D- In other cases, the wages shall be paid to the worker at least once a week.

  • No provisions included in the Law, deeming the restructure or the financial conditions of the establishment itself to be among the cases, in which the contract is terminated, unless the contract is terminated in accordance with any of the other cases mentioned in Article (74) of the Saudi Labor Law, or is terminated by either party under Articles (80) and (81), as the case may be. If the termination is not made in accordance with any of the above-mentioned articles, the party affected by termination shall be entitled to compensation for the termination of the contract for illegal reason.
  • In accordance with Article (77) of the Saudi Labor Law, stipulating that unless the contract includes specific compensation for the termination by either party for an invalid reason, the party affected by termination shall be entitled to compensation as follows:
  1. For non-fixed term contracts: an amount equivalent to fifteen-day wage for each year of the worker’s employment.
  2. For fixed-term contracts: the wage for the remainder of the contract term.
  3. The compensation referred to in paragraphs (1) and (2) of this Article shall not be less than the worker’s wage for two months. Furthermore, the worker is entitled to end of service reward in accordance with Article (84) and to a wage for the unused leaves in accordance with Article (111) of the Saudi Labor Law.

The fixed-term contract may be terminated in the following cases:

1- If both parties agree to terminate it, provided that the worker’s consent is in writing.

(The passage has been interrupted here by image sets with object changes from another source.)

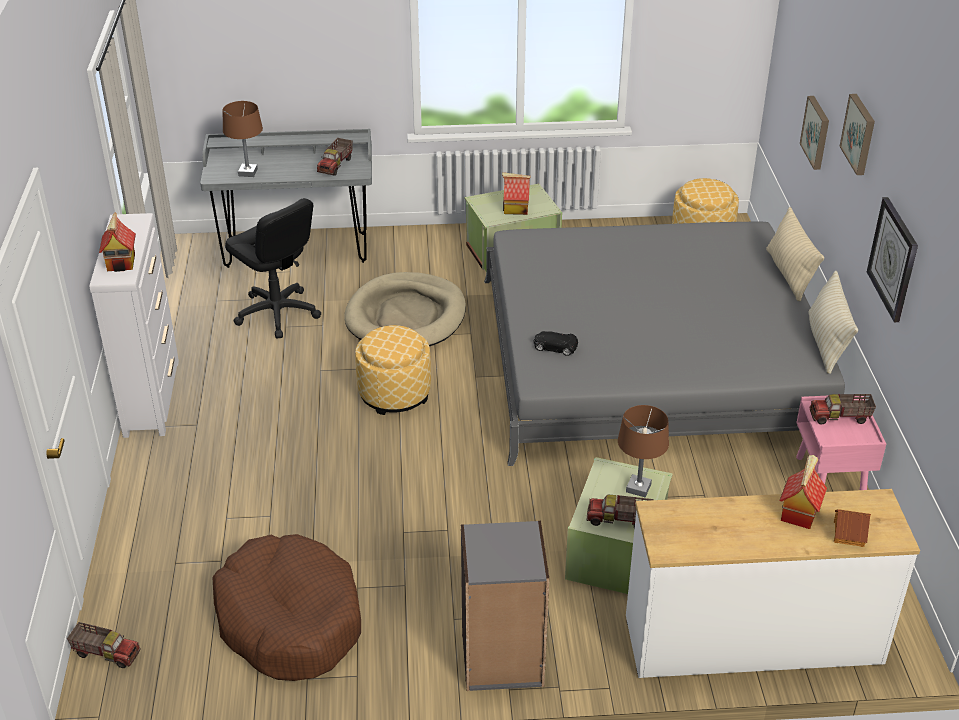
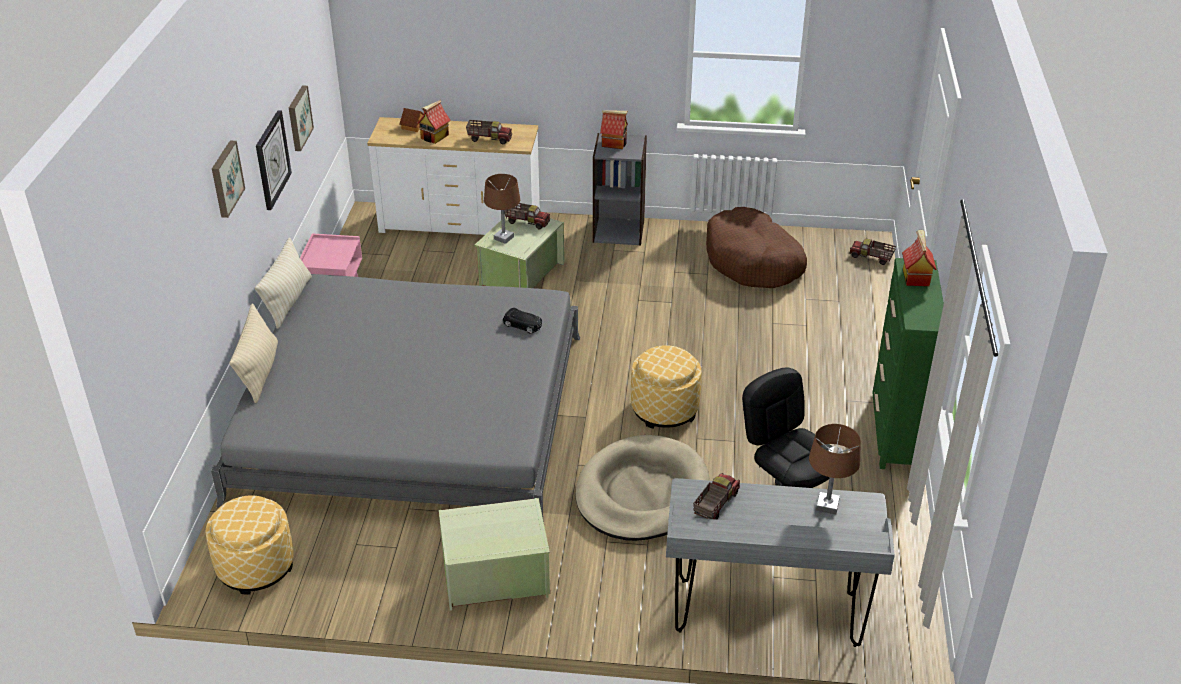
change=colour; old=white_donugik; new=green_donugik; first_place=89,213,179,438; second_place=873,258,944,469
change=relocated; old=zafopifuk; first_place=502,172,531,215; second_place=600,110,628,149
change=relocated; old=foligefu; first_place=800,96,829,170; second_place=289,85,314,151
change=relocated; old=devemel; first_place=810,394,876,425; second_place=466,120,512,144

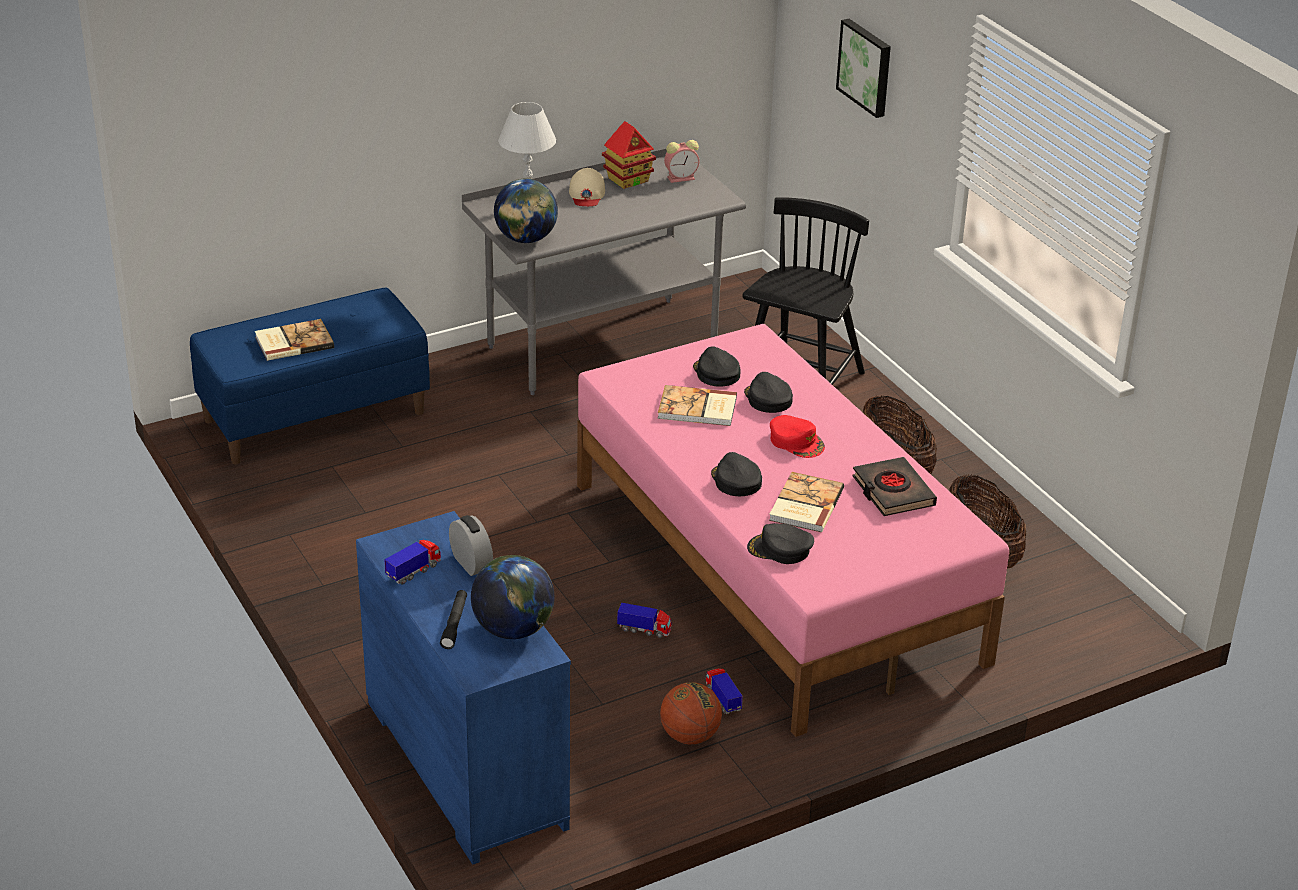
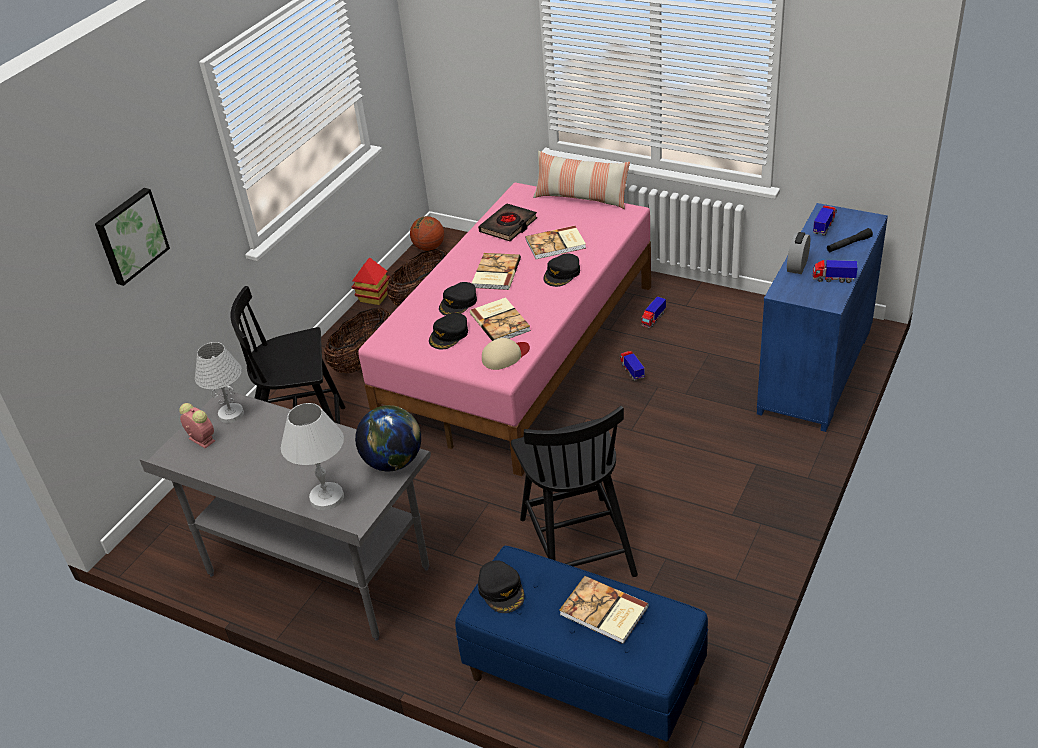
change=exchanged; old=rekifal; new=devemel; first_place=471,555,555,639; second_place=813,206,837,236
change=relocated; old=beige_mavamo; first_place=569,168,605,206; second_place=482,338,530,370
change=relocated; old=zafopifuk; first_place=602,121,656,189; second_place=352,257,390,305
change=relocated; old=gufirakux; first_place=660,682,722,744; second_place=410,216,444,251
change=relocated; old=black_mavamo; first_place=747,523,814,564; second_place=478,560,524,613
change=exchanged; old=red_mavamo; new=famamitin; first_place=770,415,825,458; second_place=472,253,521,290
change=appeared; new=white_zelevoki; second_place=195,342,244,423
change=appeared; new=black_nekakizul; second_place=511,406,638,577
change=appeared; new=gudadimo; second_place=533,151,630,209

2- If the term specified in the contract expires, without having the contract been explicitly renewed in accordance with the provisions of this Law, the contract shall remain valid until the expiry of its term.

4- When the worker reaches the age of retirement.

5-Force majeure.

6- Permanent closure of the firm.

7- Termination of the line of business for which the worker is employed, unless agreed otherwise.

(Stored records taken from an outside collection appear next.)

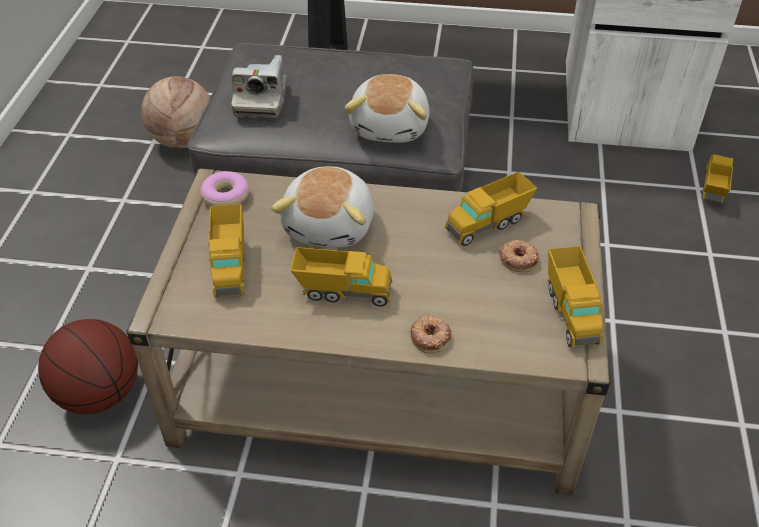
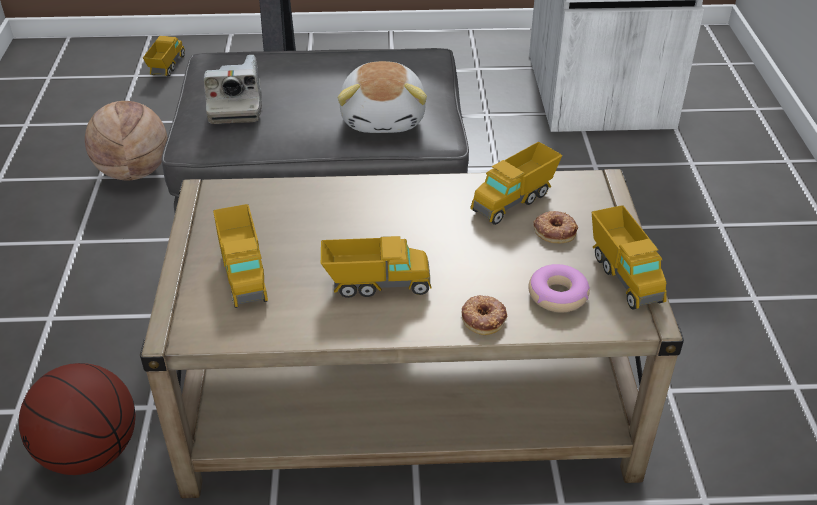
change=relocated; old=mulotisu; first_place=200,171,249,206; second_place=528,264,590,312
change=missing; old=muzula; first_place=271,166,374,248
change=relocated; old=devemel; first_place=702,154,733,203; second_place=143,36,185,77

8-Any other case provided for by any other law.

If the termination is not made in accordance with any of the above-mentioned Articles, the termination is deemed invalid. Therefore, the party affected by termination shall be entitled to compensation for the termination of the fixed- term contract before its expiry for illegal reason.

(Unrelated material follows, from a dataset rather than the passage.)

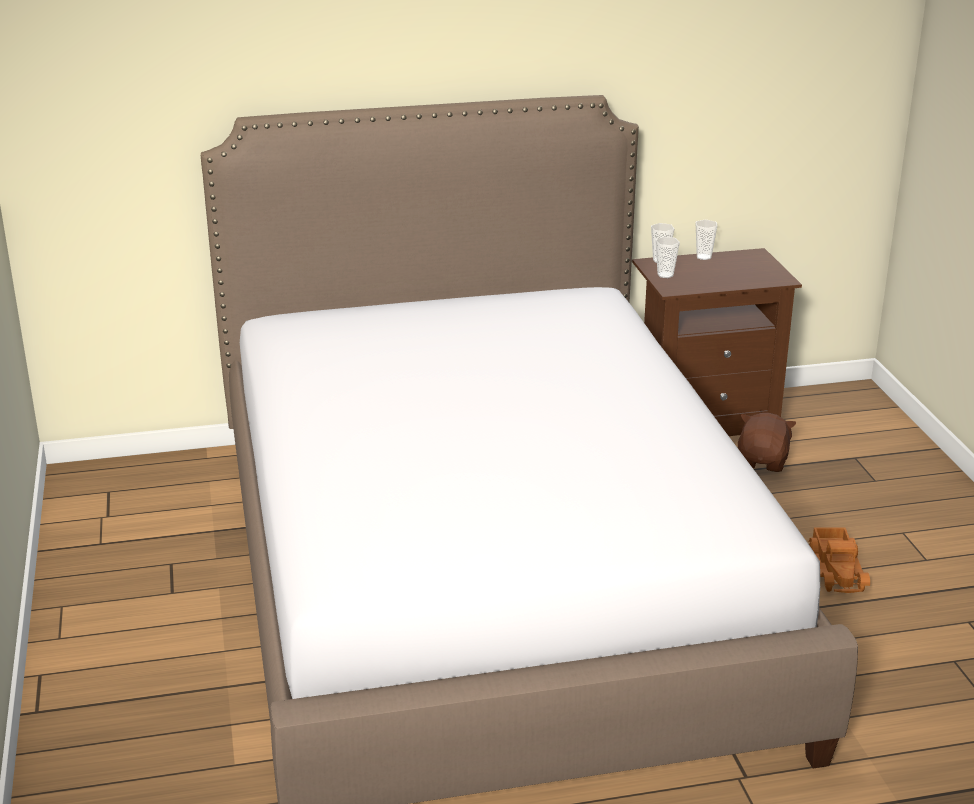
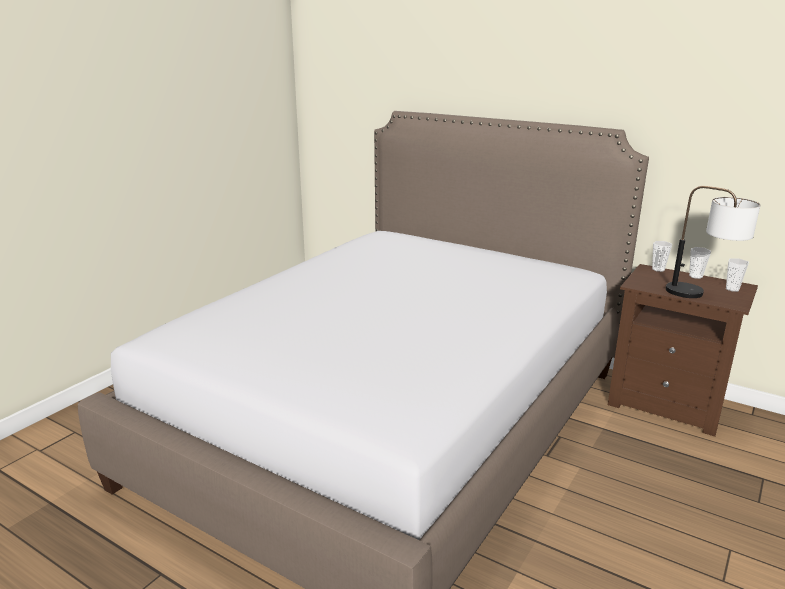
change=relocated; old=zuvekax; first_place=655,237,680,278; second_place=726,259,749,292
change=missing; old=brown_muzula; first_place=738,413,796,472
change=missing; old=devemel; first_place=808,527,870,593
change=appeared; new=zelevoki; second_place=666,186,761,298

Pursuant to Article (51) of the Labor Law: The employment contract shall be executed in duplicate, one copy to be retained by each party. However, a contract shall be deemed to exist even if not written. In this case, the worker alone may establish the contract and his entitlements arising therefrom by all methods of proof. Either party may, at any time, require to write the contract. As for workers of the government and public corporations, the appointment decision or order issued by the competent authority shall serve as the contract.

  1. A fixed-term employment contract shall be terminated upon expiration of its term. If both parties continue to implement it, the contract shall be deemed to have been renewed for a non-fixed period of time, subject to the provisions of Article 37 of this Law for non-Saudi workers.
  2. If a fixed-term contract contains a clause providing for its renewal for a similar term or a specified term, the contract shall be renewed for the agreed upon period. If the contract is renewed for three consecutive terms, or if the original contract term and the renewal period amount to four years, whichever is less, and the parties continue to implement it, the contract shall become a non-fixed term contract.